Hill Korwa

 

Membre de la tribu Hill Korwa à l'oeuvre, 1996, Madya Pradesh. Catalogue Korwa par Franck André Jamme, édité par la galerie du jour agnès b., Paris, 1997.

L’histoire de ces dessins est singulière. Dans le but d’étudier les diverses communautés tribales du Madhya Pradesh, parmi les plus nombreuses et les plus variées de l’Inde pour un État approximativement de même surface que la France, Swaminathan envoie des émissaires, (ethnologues, peintres et poètes) pour la première fois en 1983. (Il y aura plusieurs expéditions). Après plusieurs heures de routes et de pistes, ils arrivent chez les Hill Korwa, et commencent à prendre des notes et à faire des croquis. C’est alors que les villageois, à leur grande surprise, s’emparent de leurs feuilles de papier, de leurs stylos, crayons et markers et se mettent spontanément à dessiner.

 

Là où les membres d’autres tribus tracent le plus souvent des formes figuratives mi-humaines, mi-animales, les Korwa couchent sur le papier des rythmes calligraphiques, un alphabet inconnu, parfois surligné de traits ou accompagné d’arcs et de flèches. Les Korwa parlent un dialecte sans écriture.
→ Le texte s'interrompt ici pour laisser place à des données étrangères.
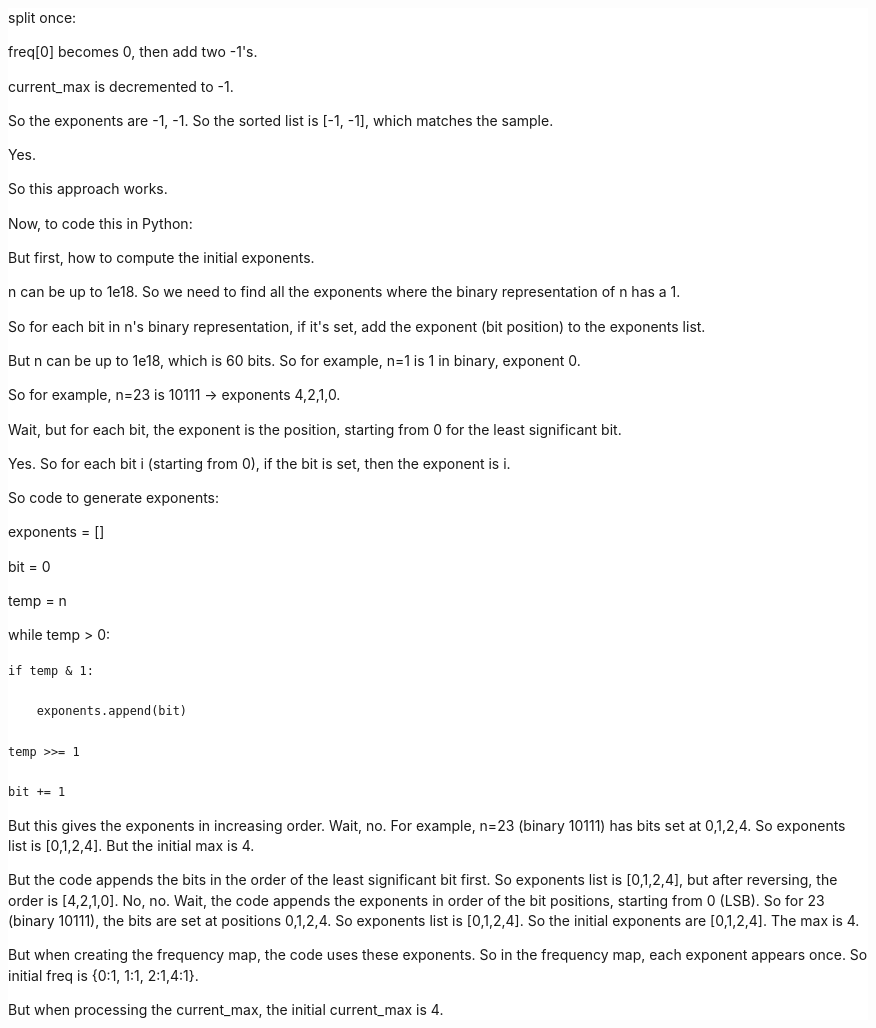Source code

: split once:

freq[0] becomes 0, then add two -1's.

current_max is decremented to -1.

So the exponents are -1, -1. So the sorted list is [-1, -1], which matches the sample.

Yes.

So this approach works.

Now, to code this in Python:

But first, how to compute the initial exponents.

n can be up to 1e18. So we need to find all the exponents where the binary representation of n has a 1.

So for each bit in n's binary representation, if it's set, add the exponent (bit position) to the exponents list.

But n can be up to 1e18, which is 60 bits. So for example, n=1 is 1 in binary, exponent 0.

So for example, n=23 is 10111 → exponents 4,2,1,0.

Wait, but for each bit, the exponent is the position, starting from 0 for the least significant bit.

Yes. So for each bit i (starting from 0), if the bit is set, then the exponent is i.

So code to generate exponents:

exponents = []

bit = 0

temp = n

while temp > 0:

    if temp & 1:

        exponents.append(bit)

    temp >>= 1

    bit += 1

But this gives the exponents in increasing order. Wait, no. For example, n=23 (binary 10111) has bits set at 0,1,2,4. So exponents list is [0,1,2,4]. But the initial max is 4.

But the code appends the bits in the order of the least significant bit first. So exponents list is [0,1,2,4], but after reversing, the order is [4,2,1,0]. No, no. Wait, the code appends the exponents in order of the bit positions, starting from 0 (LSB). So for 23 (binary 10111), the bits are set at positions 0,1,2,4. So exponents list is [0,1,2,4]. So the initial exponents are [0,1,2,4]. The max is 4.

But when creating the frequency map, the code uses these exponents. So in the frequency map, each exponent appears once. So initial freq is {0:1, 1:1, 2:1,4:1}.

But when processing the current_max, the initial current_max is 4.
Il faut croire que la rencontre, lors de leurs déplacements dans les villes avoisinantes, avec la chose écrite a été des plus éblouissantes. Conféraient-ils à l’écriture un rôle magique ? La percevaient-ils comme capable de donner un pouvoir inconnu aux personnes qui la maîtrisent ? Voulaient-ils simplement participer à cet étrange rituel auquel semblait les convier ces visiteurs ? Les interprétations de ces apparentes écritures sont multiples. « Quand ils écrivent, je crois bien qu’ils prennent leur crayon pour un arc. Ils n’écrivent pas, en fait : ils tirent. Ils tirent des signes qui sont des flèches », rapporte Archana dans le catalogue de l’exposition Korwa à la Galerie du Jour. « Ou encore il s’agirait d’une sorte de transe. Au lieu de crier, de chanter, de gesticuler et de danser, comme tout bon chaman, nos Korwa, simplement, écriraient », note F. A. Jamme dans l’une de ses approches du mystère korwa (in cat. expo. Korwa, galerie du jour, Paris, 1997).

 

On reste impressionné par l’aisance de ces Korwa, hommes et femmes. L’élégance du geste, la science du plein et du vide dans leurs compositions, évoquent celles d’artistes aguerris. On pense à Michaux, à Cy Twombly... La première exposition korwa est organisée à Bhopal en 1985 par Swaminathan. Elle donne lieu à la publication d’un ouvrage intitulé Magical Script. Des dessins korwa sont montrés par Franck André Jamme à la galerie du jour, à Paris en 1997, et au Drawing Center à New York en 2001.